Exercise brief:
In the records below, find every line with the word "website" and copy it.

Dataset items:
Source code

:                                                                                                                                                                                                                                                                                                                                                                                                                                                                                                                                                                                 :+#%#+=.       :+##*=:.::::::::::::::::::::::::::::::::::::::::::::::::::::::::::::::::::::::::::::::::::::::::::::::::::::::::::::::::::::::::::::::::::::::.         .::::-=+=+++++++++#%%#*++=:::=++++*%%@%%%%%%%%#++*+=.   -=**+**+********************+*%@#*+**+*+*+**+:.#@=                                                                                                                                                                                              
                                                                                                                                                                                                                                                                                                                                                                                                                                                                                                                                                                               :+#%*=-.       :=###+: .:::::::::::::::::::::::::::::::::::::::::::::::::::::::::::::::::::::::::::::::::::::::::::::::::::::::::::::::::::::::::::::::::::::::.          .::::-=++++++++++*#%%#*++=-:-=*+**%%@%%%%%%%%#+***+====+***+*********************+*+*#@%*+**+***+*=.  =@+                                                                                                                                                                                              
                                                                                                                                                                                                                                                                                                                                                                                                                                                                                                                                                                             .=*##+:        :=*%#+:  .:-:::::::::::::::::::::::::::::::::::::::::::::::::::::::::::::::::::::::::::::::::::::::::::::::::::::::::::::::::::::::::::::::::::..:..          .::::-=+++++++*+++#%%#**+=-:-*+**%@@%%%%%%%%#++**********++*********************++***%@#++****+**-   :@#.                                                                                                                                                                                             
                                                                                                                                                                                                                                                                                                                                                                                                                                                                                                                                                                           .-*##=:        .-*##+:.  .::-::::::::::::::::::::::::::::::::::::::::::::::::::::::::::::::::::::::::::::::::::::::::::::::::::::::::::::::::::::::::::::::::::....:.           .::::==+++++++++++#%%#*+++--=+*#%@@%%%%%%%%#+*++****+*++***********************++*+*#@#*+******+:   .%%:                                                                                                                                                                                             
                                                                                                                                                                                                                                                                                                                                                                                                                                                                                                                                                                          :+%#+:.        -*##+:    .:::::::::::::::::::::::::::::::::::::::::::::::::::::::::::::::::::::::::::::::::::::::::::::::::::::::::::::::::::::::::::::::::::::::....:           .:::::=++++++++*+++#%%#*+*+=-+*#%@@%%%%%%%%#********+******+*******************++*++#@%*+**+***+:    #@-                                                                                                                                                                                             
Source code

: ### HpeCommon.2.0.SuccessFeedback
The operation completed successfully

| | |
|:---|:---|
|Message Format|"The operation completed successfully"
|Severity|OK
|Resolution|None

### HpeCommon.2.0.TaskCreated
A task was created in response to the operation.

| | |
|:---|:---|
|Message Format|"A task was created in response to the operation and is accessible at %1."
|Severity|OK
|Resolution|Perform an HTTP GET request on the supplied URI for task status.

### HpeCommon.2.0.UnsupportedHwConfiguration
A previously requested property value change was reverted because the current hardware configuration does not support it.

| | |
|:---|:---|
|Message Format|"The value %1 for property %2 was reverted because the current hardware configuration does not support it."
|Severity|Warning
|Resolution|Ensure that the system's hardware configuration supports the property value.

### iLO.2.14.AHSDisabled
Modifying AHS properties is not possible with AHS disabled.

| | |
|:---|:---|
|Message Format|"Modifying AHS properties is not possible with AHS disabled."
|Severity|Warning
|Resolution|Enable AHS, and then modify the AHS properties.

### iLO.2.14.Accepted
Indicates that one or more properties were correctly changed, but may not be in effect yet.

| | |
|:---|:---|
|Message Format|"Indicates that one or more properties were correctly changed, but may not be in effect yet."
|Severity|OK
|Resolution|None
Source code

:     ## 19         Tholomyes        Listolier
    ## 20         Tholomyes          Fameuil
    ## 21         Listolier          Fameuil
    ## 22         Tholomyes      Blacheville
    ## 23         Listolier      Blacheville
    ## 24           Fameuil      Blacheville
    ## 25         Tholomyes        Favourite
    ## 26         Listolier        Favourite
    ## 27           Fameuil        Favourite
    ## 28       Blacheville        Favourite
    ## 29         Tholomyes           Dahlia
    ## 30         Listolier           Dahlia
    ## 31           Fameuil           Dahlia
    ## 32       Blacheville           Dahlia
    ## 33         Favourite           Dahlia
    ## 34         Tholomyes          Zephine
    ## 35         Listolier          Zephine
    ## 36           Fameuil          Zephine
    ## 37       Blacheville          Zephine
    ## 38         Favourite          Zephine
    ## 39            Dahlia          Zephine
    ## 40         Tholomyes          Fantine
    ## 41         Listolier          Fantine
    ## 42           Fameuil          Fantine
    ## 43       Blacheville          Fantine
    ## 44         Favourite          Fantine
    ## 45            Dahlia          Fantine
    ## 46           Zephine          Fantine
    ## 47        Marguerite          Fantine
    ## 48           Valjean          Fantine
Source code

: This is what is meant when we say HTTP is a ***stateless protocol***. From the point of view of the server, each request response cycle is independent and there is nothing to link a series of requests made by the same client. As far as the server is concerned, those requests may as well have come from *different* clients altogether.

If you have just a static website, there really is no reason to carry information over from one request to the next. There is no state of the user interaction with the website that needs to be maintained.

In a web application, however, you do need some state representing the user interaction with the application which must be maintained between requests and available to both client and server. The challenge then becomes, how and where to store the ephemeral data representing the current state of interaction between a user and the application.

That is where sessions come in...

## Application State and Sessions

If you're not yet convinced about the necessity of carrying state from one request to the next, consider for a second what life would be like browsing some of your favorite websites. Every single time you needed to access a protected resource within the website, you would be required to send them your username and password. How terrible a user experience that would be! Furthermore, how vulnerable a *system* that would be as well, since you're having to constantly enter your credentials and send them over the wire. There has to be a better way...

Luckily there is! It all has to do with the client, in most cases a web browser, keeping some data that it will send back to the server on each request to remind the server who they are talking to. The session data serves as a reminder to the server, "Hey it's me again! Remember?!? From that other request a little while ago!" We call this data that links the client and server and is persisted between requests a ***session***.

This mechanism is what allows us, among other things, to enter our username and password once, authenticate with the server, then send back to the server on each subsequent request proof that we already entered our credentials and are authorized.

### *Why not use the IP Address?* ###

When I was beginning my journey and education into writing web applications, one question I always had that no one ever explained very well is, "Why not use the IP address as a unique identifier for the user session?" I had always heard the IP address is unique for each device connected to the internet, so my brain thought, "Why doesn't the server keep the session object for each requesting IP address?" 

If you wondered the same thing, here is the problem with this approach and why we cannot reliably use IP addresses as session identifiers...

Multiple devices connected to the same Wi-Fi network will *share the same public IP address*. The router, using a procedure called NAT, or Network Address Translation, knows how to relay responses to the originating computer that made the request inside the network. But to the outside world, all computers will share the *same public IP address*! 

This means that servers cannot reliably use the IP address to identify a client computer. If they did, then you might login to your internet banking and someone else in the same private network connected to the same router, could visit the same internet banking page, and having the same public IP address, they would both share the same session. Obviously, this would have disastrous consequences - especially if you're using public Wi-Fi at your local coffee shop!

Response to this task:
If you have just a static website, there really is no reason to carry information over from one request to the next. There is no state of the user interaction with the website that needs to be maintained.
If you're not yet convinced about the necessity of carrying state from one request to the next, consider for a second what life would be like browsing some of your favorite websites. Every single time you needed to access a protected resource within the website, you would be required to send them your username and password. How terrible a user experience that would be! Furthermore, how vulnerable a *system* that would be as well, since you're having to constantly enter your credentials and send them over the wire. There has to be a better way...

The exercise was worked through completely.